Engineer Menni combines the then-current speculation about the natural history of Mars with a plausible story of canal construction and class struggle. It is a historical novel about economic development, political change, and revolutionary labor movements on Mars in the seventeenth century—anticipating the events of Bogdanov’s time by three hundred years. The structure of the history is straightforward Marxism, schematic in places but cleverly contrived. By placing the class struggle in “nowhere” (utopia), Bogdanov universalizes the Marxist scheme of history, suggesting that something like it would happen “everywhere.” To dramatize the process, Bogdanov provides fictitious characters who represent various aspirations of struggling forces in the painful process of Martian modernization. These are not brilliant portraits, but they are far from being simple pasteboard figures speaking political platitudes. Menni, the chief protagonist, is a sympathetic person, upright and decent, but one who happens to be on the wrong side of the barricades in the fight between progress and conservatism. In his rigid logic and rugged individualism, he resembles in many ways the Nietzschean and Darwinian characters in some of Ayn Rand’s novels (her formative years were spent in revolutionary Russia). Bogdanov’s technological premise was taken from Schiaparelli and Lowell. The latter’s theory of man-made canals for irrigation was long opposed even in his time and was definitely disproved in the 1960s and 1970s by the Mariner and Viking missions. Mars and Marx,* the red planet and the red philosopher, are thus
combined to provide the historical explanation of the communist society described in Red Star.
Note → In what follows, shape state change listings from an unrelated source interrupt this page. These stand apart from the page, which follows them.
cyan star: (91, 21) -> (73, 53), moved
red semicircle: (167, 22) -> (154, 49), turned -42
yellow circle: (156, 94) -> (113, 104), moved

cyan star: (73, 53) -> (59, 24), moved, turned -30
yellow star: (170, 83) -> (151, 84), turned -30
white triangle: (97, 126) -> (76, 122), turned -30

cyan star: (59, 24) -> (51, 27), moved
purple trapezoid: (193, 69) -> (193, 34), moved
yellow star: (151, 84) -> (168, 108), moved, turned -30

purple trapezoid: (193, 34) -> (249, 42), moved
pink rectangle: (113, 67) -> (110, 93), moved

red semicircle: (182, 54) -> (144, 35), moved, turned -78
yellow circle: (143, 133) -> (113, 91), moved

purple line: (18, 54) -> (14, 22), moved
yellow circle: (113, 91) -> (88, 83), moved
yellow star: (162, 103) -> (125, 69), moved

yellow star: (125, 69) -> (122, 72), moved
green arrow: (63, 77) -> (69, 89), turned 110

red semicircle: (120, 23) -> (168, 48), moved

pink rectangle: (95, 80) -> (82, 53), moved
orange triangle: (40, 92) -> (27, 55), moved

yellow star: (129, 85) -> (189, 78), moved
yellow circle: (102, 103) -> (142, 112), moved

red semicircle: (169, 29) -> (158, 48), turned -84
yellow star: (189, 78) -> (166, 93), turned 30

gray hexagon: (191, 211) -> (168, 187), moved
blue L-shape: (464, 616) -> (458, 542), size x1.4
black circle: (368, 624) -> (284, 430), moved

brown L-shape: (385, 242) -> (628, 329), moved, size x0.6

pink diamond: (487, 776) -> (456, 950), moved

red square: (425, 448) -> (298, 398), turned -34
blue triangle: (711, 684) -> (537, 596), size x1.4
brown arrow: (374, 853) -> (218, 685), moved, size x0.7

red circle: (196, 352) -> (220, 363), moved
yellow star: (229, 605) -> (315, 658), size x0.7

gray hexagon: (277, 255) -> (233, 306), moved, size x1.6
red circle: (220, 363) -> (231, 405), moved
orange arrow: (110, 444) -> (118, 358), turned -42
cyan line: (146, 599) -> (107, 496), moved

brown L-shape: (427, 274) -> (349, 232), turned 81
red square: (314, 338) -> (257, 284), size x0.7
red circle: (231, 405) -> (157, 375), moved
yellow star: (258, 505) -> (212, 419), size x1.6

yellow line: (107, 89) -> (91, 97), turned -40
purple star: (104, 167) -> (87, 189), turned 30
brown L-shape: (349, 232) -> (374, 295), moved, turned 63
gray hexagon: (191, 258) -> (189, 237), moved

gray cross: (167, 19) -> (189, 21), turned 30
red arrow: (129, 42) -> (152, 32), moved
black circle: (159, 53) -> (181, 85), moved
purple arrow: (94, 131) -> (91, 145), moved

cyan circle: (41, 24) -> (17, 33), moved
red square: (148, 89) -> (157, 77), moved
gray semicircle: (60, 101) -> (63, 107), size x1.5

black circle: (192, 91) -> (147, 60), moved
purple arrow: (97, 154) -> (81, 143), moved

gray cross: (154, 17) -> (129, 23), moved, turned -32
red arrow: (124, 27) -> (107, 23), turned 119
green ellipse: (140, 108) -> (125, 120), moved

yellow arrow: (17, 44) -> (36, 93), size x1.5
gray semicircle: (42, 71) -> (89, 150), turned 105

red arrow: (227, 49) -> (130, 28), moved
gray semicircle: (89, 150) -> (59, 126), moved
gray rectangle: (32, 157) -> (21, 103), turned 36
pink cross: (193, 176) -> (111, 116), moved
Engineer Menni is a novel about socialists and labor leaders, capitalist villains and blind aristocrats—but it is especially a novel about engineers, a profession that has played an enormously important role in Russian and Soviet development in the last ninety years and is only recently being studied by serious scholars. Despite Bogdanov’s desire to play down the hero and the individual of great talent, technological heroes dominate this book: Menni, the engineer of genius, master of planning and efficiency, and his son Netti, who, like Bogdanov himself, devotes his later life to an encyclopedic study of work and an all-embracing science of organization. It was precisely this celebration of technocratic power, of the technical intelligentsia, and of self-correcting systems and moving equilibria based on science, and the corresponding downplaying of proletarian energy, party authority, and class struggle, that caused orthodox Bolsheviks to look askance at the author—a man who lived before his time.